### WORK REQUEST
Quote every line of the rows below verbatim and in their original order.

[Records excerpted from a collection]
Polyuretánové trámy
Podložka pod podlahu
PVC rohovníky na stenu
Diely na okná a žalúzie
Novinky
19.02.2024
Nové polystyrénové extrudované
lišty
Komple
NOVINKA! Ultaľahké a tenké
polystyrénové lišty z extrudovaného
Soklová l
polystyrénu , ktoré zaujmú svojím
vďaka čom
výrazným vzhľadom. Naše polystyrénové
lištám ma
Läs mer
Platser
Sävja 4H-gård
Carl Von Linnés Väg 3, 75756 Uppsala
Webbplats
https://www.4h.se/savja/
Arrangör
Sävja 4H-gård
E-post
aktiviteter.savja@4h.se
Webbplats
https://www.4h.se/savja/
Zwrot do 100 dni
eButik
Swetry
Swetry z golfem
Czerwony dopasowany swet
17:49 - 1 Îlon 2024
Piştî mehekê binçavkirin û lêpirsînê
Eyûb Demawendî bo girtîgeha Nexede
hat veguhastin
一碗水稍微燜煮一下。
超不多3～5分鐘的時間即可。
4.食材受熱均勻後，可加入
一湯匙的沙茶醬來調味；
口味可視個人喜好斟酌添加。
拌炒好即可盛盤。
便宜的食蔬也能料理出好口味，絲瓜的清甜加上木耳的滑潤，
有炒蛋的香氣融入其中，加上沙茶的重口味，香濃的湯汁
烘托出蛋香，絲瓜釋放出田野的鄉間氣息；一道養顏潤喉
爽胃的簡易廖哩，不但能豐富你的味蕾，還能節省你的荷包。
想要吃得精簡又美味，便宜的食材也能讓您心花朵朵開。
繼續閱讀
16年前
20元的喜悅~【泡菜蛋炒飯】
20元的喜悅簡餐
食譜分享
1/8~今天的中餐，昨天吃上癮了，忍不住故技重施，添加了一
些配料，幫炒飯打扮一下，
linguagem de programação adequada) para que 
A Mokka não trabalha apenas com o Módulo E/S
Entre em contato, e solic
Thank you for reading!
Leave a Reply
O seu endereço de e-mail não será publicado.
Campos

### OUTPUT BELOW
Polyuretánové trámy
Podložka pod podlahu
PVC rohovníky na stenu
Diely na okná a žalúzie
Novinky
19.02.2024
Nové polystyrénové extrudované
lišty
Komple
NOVINKA! Ultaľahké a tenké
polystyrénové lišty z extrudovaného
Soklová l
polystyrénu , ktoré zaujmú svojím
vďaka čom
výrazným vzhľadom. Naše polystyrénové
lištám ma
Läs mer
Platser
Sävja 4H-gård
Carl Von Linnés Väg 3, 75756 Uppsala
Webbplats
https://www.4h.se/savja/
Arrangör
Sävja 4H-gård
E-post
aktiviteter.savja@4h.se
Webbplats
https://www.4h.se/savja/
Zwrot do 100 dni
eButik
Swetry
Swetry z golfem
Czerwony dopasowany swet
17:49 - 1 Îlon 2024
Piştî mehekê binçavkirin û lêpirsînê
Eyûb Demawendî bo girtîgeha Nexede
hat veguhastin
一碗水稍微燜煮一下。
超不多3～5分鐘的時間即可。
4.食材受熱均勻後，可加入
一湯匙的沙茶醬來調味；
口味可視個人喜好斟酌添加。
拌炒好即可盛盤。
便宜的食蔬也能料理出好口味，絲瓜的清甜加上木耳的滑潤，
有炒蛋的香氣融入其中，加上沙茶的重口味，香濃的湯汁
烘托出蛋香，絲瓜釋放出田野的鄉間氣息；一道養顏潤喉
爽胃的簡易廖哩，不但能豐富你的味蕾，還能節省你的荷包。
想要吃得精簡又美味，便宜的食材也能讓您心花朵朵開。
繼續閱讀
16年前
20元的喜悅~【泡菜蛋炒飯】
20元的喜悅簡餐
食譜分享
1/8~今天的中餐，昨天吃上癮了，忍不住故技重施，添加了一
些配料，幫炒飯打扮一下，
linguagem de programação adequada) para que 
A Mokka não trabalha apenas com o Módulo E/S
Entre em contato, e solic
Thank you for reading!
Leave a Reply
O seu endereço de e-mail não será publicado.
Campos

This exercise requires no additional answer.